By Carmen Dolores

(Emilia Moncorva Bandeira de Mello, 1852-1910)

Pale and thin, for eighteen years she had lived with her youngest sister, who had married very early and now possessed five children: two young ladies of marriageable age, a third still in short dresses, and two little boys.

Maria-José, whose nickname was Zézé, had never been beautiful or winning. Upon her father's death it was thought best that she should go to live with her sister Engracigna's family. Here she led a monotonous existence, helping to bring up her nephews and nieces, who were born in that young and happy household with a regularity that brooked small intervals between the births.

A long, pointed nose disfigured her face, and her lips, extremely thin, looked like a pale crack. Her thoughtful gaze alone possessed a certain melancholy attractiveness.
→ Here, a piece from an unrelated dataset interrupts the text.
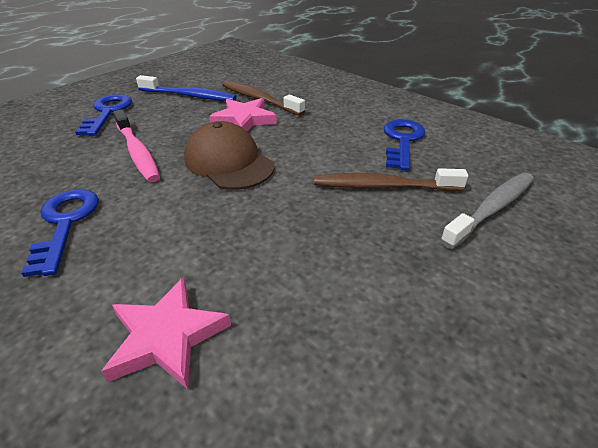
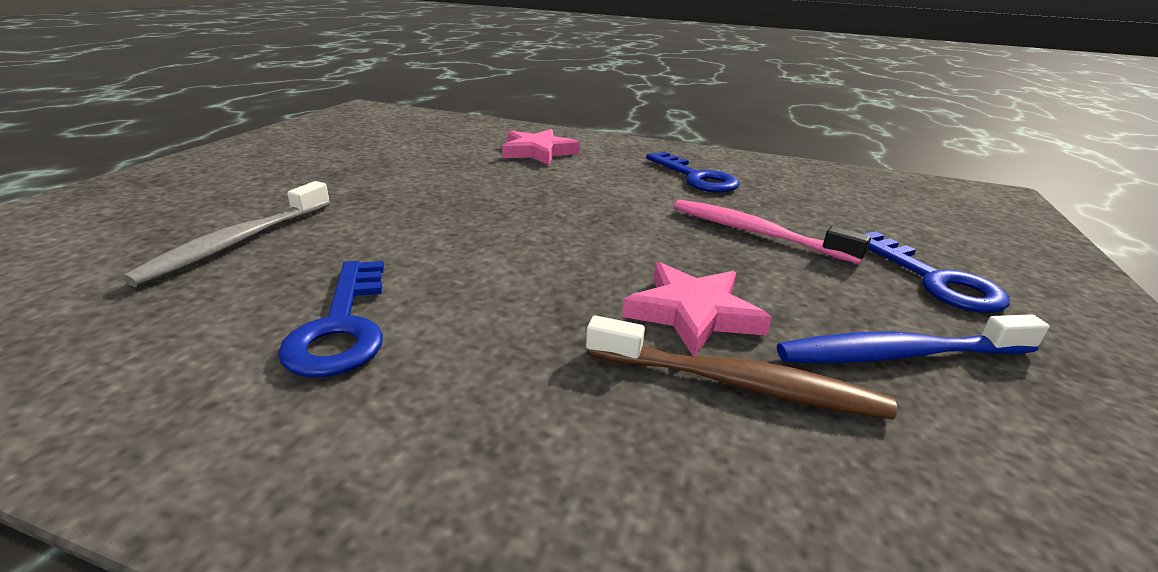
camera: 155 degrees right, 10 degrees down
brown cap [184,121,274,190] -> none
brown toothbrush [314,168,468,191] -> none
But even here, her eyes, protruding too far for the harmony of the lines upon her face seemed always to be red, and her brows narrow and sparse.
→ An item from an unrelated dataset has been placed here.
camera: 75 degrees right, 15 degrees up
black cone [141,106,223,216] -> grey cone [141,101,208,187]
Of late, an intricate network of wrinkles as fine as hairs, had formed at the corner of her eyes. From her nose, likewise, two furrows ran along the transparent delicacy of her skin and reached either side of her mouth. When she smiled, these wrinkles would cover her countenance with a mask of premature age, and threatened soon to disfigure her entirely. And yet, from habit, and through passive obedience to routine, Maria-José continued to dress like a young girl of eighteen, in brightly colored gowns, thin waists and white hats that ill became her frail and oldish face.

She would remain for a long time in painful indecision when it was a matter of picking out some piece of goods that was of too bright a red or blue,—as if instinctively she understood the disharmony of these hues with her age, whose rapid oncoming they moreover placed in all the more noticeable contrast. And at such times Engracigna and her daughters would say to her with a vehemence whose effect they little guessed, "Why, Zézé! Buy something and be done with it!... How silly! Do you want to dress like a widow? What a notion!"

And at bottom they meant it.

None of them saw Maria-José as she really was. Living with her day by day had served to efface the actual appearance of the faded old maid. For, in the minds of the mother and her daughters, who were moreover of a frivolous and indifferent sort, Zézé had grown to be the type, very vague, to be sure, but the eternal type of young girl of marriagable years who always should be well dressed and smiling.

When she would be out walking with her nieces, of sixteen and seventeen years, who wore the same clothes as she herself did, but whose graceful and lively charm became their gay colors of youth so well, Zézé's intelligence saw only too plainly the contrast between her and them; she would hold aloof from the laughing set, morose, wounded, as if oppressed by an unspeakable shame.